Who doesn't love to read a good legal document? Want to curl up by the fire with a long operating agreement and private placement memorandum? 

Anyone...? Anyone...? Bueller....?

If reviewing risk disclosures and considering the finer points of unrelated business income tax do not sound enjoyable to you, then take heart. You can rest easy knowing these are the kinds of things Impact Foundation vets for each investment and you don't have to. 

What sorts of things constitute structure/governance?

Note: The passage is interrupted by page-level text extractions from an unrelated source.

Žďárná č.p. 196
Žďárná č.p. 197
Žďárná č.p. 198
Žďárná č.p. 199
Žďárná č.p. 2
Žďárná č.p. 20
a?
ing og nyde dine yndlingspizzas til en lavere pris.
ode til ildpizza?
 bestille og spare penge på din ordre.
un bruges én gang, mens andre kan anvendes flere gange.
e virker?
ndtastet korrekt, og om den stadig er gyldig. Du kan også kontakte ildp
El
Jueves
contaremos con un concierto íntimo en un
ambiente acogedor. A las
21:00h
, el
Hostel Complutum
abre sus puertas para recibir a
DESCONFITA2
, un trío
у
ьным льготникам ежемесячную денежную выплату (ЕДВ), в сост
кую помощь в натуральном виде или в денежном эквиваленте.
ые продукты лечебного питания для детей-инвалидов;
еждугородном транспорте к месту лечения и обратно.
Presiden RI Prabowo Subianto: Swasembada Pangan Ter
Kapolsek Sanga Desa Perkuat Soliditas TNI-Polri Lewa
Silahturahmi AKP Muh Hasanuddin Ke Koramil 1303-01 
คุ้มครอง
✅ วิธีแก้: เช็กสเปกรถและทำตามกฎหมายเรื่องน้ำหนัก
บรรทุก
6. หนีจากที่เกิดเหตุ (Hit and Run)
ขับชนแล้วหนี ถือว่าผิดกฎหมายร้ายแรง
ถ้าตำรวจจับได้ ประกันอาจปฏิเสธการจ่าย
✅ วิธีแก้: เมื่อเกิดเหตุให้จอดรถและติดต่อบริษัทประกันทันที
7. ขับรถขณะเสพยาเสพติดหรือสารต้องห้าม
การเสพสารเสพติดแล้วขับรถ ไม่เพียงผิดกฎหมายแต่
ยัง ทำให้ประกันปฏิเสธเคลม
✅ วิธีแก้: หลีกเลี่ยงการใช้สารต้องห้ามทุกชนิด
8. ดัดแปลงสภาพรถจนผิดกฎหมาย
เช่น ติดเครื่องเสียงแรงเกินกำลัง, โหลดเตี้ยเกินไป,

In the third phase of our vetting, we look at the underlying documents, governance, and leadership of the organization to make sure the investment is structured well to achieve our financial and impact goals. This includes considerations of: 

  • leadership experience of the management team
  • risk management (addressed more below)
  • joint venturing - unique issues created when charity owns an equity stake in a business taxed as a partnership
  • UBIT - unrelated business income tax created when a charity has income from an active business that is unrelated to its charitable purpose
  • fund management fees
  • profit/loss allocations and waterfall provisions
  • control provisions
  • etc. - whatever else we happen to come across

Why so much scrutiny? 

Impact Foundation is subject to the fiduciary duties of care, loyalty, and obedience to mission. By moral and legal imperative, the Board and Investment Committee’s fiduciary duties encompass three central responsibilities:

  • Duty of care to facilitate prudent stewardship of Impact Foundation’s capital, and to extend that duty of care to beneficiaries by providing capital to enterprises that are aligned with our mission and contribute broadly to society;
  • Duty of loyalty to ensure the impartial execution of all the Foundation’s dealings; and
  • Duty of obedience to benefit the public and the mission of the Foundation, as declared in the mission statement and encompassed by the corporate charter

Taken together, these duties oblige the Foundation to examine all of our investment holdings for both social and financial performance and to make investment decisions that optimize both together to fully abide by our duty as a custodian of tax-privileged assets.

Like any prudent investor, Impact Foundation seeks to manage risk with an appropriate asset allocation. But at the heart of our approach to investment selection is an emphasis on enterprises, not asset classes. We believe we have an obligation to invest in robust enterprises—whatever their tax status, size, or business—that can perform reliably for the people and communities that we are dedicated to serve.